The General and the Dog Robber
When General Stanley McChrystal was relieved of command last week because of the Rolling Stone article, it opened up a strange new world for this highly decorated and respected military leader.
His chief aide — aka the Dog Robber — a battle tested colonel stayed behind to pack his general’s gear and arrange for his own retirement. The two had served together through four tours, but now a truly dangerous assignment awaited them — civilian life.
The term Dog Robber had its origins in W.W.II, perhaps earlier, and is a highly regarded title bestowed on the chief aide of a general or admiral.
A Dog Robber is expected to deliver anything and everything his General might require, even before asked. A case of Scotch in Saudi Arabia. A tank company magically appearing on the eve of battle. An impossible to find gift/loot for a visiting dignitary. A Dog Robber always delivers.
McChrystal’s Dog Robber earned an MBA at Harvard ten years earlier. Now he would be tested on a truly take-no-prisoners battlefield: business.
A week after his delightful meeting with the President, the General and his Colonel sat down in a suite in Washington’s Four Season’s Hotel.
“Are you sure we can afford this?” the general asked as he looked around the $2,000 a night Presidential suite that his colonel had booked.
“Relax, General, have I ever let you down? This civilian life really isn’t that much different from our Army.“
“Colonel, you saved my life, more than once. Bring me up to speed.”
“To begin with, I’ve been working with the CEO of Korn Flakes International. They’re the leading international executive placement firm. And, playing my gut, I’ve also retained Scott Borax, the hot-shot sports agent. The one who gets his clients those $150 million, no cut contracts. That SOB is tougher than the Taliban. Be happy he’s on our side.”
“Colonel, Korn Flakes makes sense. But, Borax? Did that last mortar shell scramble your brains.”
“General, I have them working together. Plus a couple of other pro’s, too.
“Here’s the big picture so far:
“First, a speaking tour of 25 speeches at $200,000 each. That’s five million dollars! Groups like American Legion, Prudential Life, Amway. You BS ‘em for an hour on leadership or courage under fire, tell some war stories, and they’ll be begging you to come back. It’s one every two weeks, private jet, first class all the way.
“Second, We have a $10 million advance from Viking for your memoirs with the tentative title of THE GENERAL THEY COULDN’T BREAK. And Vanity Fair will pay $250,000 for the chapter on the meeting the President.
“Third, through my business school contacts and Korn Flakes, we’ve arranged four directorships: Corning Glass, Proctor & Gamble, Apple Computer and Caterpillar.
“Also, I think you should do two public service boards. Salvation Army, Red Cross, United Way. Maybe something religious. Are you good with children? Forget it. You pick ‘em.
“Finally, the right job. The key here is timing. GE is a real possibility, but there are so many problems there.

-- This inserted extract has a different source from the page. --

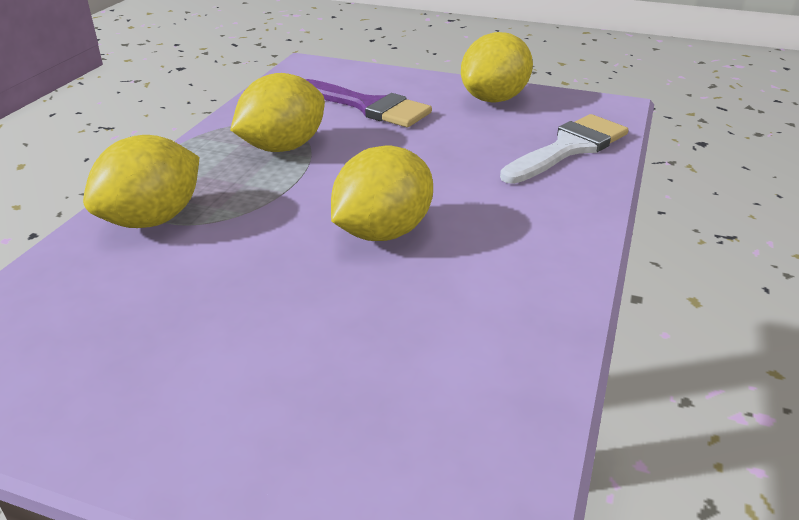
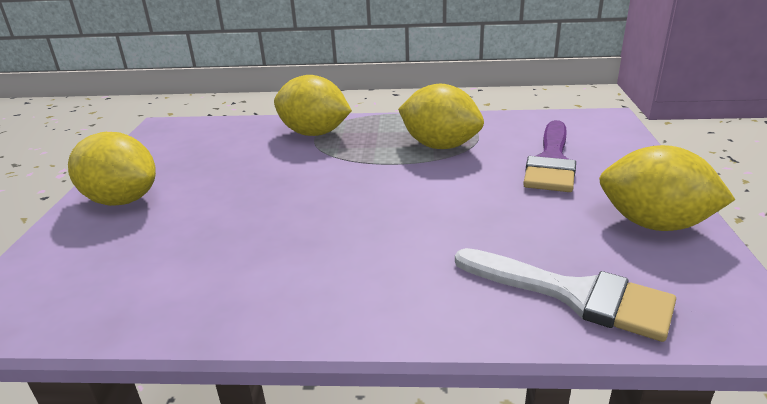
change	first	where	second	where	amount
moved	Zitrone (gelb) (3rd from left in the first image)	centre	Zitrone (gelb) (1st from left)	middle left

“Then, since you got time and money, there are the defense giants: Lockheed, Boeing, Northrop, etc. At least two of their CEO’s should be gone within two years. But, you might have to start as a Senior VP.”
“However, here’s a list of five other great companies that will need a CEO early next year. The money and benefits are great, and each has at least three private jets.”
“Colonel, having me spout off in front of that reporter is the best idea you ever had. With the way the President had my hands tied, we could have never won that damn war anyway.”
Bill Regardie was the founder and publisher of Regardie’s Magazine.